## Short task
Reproduce word for word the lines of the material below, from the line containing "2.28.2 catalogue (DETECT_THRESH" through the line containing "[instrumental pixel values]", both included.

** BEGIN Data excerpts **

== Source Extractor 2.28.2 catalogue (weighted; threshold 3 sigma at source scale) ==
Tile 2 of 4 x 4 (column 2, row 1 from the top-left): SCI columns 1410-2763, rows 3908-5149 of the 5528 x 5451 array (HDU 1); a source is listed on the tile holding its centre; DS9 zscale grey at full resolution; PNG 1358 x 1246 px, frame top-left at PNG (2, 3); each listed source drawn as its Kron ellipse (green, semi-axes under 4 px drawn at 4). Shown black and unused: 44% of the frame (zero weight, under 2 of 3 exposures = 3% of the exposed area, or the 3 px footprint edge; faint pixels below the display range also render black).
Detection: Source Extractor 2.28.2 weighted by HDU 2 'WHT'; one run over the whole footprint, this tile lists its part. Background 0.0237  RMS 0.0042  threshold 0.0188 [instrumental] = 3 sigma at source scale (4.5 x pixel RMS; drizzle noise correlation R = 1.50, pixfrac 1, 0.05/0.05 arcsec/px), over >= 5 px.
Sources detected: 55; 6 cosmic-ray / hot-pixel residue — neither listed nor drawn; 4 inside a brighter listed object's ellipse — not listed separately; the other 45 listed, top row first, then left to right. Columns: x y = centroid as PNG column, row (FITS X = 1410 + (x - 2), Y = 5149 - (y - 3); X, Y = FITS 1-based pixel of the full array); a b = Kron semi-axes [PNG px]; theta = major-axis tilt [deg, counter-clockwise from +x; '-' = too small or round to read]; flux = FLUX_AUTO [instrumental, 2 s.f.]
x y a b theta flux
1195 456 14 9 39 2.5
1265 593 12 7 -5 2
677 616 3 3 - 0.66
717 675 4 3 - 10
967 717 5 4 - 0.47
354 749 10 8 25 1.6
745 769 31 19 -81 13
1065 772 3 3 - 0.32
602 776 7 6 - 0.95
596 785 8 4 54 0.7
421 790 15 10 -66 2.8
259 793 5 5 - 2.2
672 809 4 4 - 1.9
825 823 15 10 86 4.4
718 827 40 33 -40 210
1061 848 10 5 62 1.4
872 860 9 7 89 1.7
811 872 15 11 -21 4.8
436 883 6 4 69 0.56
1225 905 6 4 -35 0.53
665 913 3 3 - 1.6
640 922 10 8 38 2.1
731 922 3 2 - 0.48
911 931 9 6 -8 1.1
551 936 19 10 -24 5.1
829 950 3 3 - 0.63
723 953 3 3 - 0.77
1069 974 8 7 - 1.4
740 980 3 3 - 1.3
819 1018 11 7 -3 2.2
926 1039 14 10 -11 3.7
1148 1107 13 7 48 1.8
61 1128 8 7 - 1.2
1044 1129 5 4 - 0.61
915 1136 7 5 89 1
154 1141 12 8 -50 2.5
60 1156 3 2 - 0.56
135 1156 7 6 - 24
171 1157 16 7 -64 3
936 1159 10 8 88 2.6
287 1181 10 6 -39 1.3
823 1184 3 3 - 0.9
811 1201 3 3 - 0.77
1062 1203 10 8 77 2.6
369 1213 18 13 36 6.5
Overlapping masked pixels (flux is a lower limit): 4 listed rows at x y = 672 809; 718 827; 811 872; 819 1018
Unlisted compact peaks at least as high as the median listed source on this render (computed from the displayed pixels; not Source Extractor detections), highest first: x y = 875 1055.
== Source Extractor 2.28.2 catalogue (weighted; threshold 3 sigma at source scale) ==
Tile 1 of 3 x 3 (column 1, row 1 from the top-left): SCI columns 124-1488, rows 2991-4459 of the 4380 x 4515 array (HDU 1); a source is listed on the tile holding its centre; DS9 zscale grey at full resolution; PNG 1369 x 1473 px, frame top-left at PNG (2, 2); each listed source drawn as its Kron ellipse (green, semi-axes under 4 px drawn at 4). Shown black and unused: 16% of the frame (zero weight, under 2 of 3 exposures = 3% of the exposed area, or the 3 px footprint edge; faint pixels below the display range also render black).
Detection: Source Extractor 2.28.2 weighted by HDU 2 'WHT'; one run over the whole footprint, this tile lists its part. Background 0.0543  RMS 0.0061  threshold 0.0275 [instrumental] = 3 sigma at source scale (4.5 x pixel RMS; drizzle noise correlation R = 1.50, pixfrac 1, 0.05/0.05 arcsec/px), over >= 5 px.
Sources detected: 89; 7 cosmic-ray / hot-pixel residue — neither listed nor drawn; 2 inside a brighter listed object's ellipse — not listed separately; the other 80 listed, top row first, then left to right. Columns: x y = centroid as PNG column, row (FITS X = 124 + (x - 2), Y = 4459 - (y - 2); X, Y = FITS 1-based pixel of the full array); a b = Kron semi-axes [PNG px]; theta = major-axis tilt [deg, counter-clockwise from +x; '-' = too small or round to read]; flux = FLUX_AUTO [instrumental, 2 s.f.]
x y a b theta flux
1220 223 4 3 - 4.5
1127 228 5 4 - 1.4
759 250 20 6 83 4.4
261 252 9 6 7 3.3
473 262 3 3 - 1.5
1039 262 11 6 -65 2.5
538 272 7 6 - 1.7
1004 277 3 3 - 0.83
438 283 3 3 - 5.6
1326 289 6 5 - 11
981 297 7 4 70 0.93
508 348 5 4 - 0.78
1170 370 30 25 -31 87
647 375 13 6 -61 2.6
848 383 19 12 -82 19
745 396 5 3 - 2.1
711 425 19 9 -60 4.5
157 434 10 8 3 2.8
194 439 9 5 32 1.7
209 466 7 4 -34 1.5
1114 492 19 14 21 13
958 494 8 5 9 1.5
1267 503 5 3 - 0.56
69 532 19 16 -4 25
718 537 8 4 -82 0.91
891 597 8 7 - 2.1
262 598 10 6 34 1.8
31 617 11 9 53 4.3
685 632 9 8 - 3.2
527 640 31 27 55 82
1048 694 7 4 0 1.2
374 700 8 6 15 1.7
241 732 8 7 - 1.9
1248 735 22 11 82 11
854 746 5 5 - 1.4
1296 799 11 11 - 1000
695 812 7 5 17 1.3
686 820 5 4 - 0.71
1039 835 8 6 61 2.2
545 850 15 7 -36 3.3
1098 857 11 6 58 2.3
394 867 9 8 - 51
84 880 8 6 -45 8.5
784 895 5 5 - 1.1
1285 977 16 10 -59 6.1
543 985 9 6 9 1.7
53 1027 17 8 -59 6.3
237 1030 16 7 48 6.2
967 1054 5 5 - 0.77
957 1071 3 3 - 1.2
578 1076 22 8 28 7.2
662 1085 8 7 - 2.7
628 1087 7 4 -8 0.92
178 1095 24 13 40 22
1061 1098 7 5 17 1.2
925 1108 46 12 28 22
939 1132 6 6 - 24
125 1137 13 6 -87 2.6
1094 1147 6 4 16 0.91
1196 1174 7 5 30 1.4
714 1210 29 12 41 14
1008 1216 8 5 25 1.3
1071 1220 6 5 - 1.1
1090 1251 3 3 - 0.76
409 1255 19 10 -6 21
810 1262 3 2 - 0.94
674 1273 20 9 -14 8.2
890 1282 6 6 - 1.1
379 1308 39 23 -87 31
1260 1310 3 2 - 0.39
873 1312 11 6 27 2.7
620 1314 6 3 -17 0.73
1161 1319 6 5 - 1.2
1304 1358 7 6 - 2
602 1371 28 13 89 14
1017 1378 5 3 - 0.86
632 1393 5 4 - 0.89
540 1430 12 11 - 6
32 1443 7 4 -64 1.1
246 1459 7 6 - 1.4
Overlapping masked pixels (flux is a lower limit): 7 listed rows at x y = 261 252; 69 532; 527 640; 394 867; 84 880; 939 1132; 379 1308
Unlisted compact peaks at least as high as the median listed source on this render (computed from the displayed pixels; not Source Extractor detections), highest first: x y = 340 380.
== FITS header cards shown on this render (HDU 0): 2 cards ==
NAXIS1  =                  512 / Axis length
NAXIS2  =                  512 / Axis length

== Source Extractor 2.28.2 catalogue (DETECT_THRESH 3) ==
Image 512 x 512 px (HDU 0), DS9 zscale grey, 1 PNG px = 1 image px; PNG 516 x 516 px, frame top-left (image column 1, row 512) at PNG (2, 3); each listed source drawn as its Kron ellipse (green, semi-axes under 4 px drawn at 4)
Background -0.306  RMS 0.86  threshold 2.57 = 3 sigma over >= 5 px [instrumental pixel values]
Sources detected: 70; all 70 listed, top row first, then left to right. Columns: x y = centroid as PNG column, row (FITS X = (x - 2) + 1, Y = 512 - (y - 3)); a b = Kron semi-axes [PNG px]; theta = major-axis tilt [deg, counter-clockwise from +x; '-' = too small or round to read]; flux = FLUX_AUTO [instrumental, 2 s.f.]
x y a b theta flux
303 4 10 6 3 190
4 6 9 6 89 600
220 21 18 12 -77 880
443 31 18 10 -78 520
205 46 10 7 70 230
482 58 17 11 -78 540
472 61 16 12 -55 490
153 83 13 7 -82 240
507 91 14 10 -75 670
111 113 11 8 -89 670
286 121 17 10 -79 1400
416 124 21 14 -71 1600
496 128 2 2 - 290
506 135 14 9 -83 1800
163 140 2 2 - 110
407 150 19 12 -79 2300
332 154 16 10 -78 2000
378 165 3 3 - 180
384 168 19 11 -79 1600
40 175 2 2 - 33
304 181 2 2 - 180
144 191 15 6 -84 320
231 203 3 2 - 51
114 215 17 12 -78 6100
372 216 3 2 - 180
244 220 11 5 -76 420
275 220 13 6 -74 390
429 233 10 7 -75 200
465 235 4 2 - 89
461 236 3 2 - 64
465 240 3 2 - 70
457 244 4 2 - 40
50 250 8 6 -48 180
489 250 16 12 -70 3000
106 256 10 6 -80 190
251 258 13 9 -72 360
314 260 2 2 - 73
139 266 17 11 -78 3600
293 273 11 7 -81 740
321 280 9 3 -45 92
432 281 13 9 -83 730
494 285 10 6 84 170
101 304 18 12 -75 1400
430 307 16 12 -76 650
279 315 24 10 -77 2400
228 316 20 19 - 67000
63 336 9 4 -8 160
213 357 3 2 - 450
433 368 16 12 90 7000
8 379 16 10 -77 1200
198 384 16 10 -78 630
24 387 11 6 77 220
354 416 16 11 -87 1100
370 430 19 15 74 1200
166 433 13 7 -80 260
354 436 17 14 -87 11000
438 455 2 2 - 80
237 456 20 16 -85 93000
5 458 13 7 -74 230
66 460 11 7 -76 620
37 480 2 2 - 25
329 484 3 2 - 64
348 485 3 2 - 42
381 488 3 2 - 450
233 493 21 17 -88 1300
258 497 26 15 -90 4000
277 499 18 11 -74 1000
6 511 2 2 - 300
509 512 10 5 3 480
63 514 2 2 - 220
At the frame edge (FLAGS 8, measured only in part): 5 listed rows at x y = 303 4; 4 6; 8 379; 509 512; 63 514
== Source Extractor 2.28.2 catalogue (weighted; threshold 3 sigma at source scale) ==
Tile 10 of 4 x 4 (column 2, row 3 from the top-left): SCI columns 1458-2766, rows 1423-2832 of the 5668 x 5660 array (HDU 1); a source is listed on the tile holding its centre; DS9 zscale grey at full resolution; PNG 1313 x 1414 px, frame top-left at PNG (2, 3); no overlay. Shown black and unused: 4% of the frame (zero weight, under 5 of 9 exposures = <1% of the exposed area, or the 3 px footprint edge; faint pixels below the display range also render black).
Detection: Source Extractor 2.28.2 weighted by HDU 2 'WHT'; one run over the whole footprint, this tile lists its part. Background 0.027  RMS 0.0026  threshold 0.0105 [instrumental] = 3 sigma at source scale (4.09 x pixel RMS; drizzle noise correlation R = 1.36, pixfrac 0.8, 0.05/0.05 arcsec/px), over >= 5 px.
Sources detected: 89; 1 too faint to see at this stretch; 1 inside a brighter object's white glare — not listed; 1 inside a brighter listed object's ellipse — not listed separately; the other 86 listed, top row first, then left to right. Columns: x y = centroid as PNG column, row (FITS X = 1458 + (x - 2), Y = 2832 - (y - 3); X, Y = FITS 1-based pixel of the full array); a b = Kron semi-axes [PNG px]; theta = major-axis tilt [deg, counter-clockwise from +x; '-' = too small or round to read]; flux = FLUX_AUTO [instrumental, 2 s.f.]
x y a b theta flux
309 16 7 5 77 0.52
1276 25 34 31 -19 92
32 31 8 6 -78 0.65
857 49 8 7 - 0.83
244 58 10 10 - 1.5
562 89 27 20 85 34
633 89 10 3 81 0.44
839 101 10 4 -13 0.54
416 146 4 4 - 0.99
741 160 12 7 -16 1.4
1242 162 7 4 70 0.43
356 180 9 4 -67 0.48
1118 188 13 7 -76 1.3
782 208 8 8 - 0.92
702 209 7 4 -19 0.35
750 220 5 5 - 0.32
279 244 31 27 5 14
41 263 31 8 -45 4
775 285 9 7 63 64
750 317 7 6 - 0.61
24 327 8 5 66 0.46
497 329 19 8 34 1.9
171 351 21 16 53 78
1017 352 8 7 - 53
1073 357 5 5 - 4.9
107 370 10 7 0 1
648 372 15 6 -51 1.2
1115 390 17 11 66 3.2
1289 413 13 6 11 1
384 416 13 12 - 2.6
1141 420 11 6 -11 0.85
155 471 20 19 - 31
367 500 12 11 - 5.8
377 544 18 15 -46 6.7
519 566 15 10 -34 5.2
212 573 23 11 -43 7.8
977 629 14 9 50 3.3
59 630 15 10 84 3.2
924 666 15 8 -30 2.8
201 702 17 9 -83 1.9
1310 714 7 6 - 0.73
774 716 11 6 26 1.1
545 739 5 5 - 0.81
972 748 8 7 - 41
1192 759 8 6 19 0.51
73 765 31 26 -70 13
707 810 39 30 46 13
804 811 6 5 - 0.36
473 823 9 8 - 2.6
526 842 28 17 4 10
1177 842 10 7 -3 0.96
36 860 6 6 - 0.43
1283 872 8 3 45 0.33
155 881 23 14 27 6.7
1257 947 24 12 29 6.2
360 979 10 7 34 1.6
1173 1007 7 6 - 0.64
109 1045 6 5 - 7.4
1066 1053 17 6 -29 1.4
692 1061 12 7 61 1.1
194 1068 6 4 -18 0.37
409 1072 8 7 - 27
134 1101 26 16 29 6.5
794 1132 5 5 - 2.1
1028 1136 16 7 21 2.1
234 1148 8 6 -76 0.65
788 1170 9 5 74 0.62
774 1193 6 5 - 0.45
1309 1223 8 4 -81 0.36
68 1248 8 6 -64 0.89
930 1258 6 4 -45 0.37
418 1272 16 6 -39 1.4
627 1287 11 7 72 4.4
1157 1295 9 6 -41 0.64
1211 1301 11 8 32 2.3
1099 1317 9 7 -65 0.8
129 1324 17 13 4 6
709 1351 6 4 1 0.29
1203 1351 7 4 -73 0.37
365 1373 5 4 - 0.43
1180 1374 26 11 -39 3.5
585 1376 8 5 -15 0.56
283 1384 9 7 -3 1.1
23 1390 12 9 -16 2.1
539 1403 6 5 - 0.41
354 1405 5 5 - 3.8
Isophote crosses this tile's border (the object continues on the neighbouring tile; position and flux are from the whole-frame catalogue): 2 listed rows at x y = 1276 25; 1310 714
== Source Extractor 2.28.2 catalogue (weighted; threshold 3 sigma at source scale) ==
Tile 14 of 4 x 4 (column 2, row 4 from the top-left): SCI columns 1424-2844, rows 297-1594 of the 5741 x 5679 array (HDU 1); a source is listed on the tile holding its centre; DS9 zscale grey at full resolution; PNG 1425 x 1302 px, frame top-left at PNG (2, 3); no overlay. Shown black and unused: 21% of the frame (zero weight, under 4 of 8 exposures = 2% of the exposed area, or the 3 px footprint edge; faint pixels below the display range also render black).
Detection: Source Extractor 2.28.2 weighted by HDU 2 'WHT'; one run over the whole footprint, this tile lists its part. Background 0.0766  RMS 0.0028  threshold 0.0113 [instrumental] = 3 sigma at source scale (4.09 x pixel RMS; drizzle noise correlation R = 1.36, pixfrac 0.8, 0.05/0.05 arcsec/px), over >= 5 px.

** END Data excerpts **

## Solution to this exercise
== Source Extractor 2.28.2 catalogue (DETECT_THRESH 3) ==
Image 512 x 512 px (HDU 0), DS9 zscale grey, 1 PNG px = 1 image px; PNG 516 x 516 px, frame top-left (image column 1, row 512) at PNG (2, 3); each listed source drawn as its Kron ellipse (green, semi-axes under 4 px drawn at 4)
Background -0.306  RMS 0.86  threshold 2.57 = 3 sigma over >= 5 px [instrumental pixel values]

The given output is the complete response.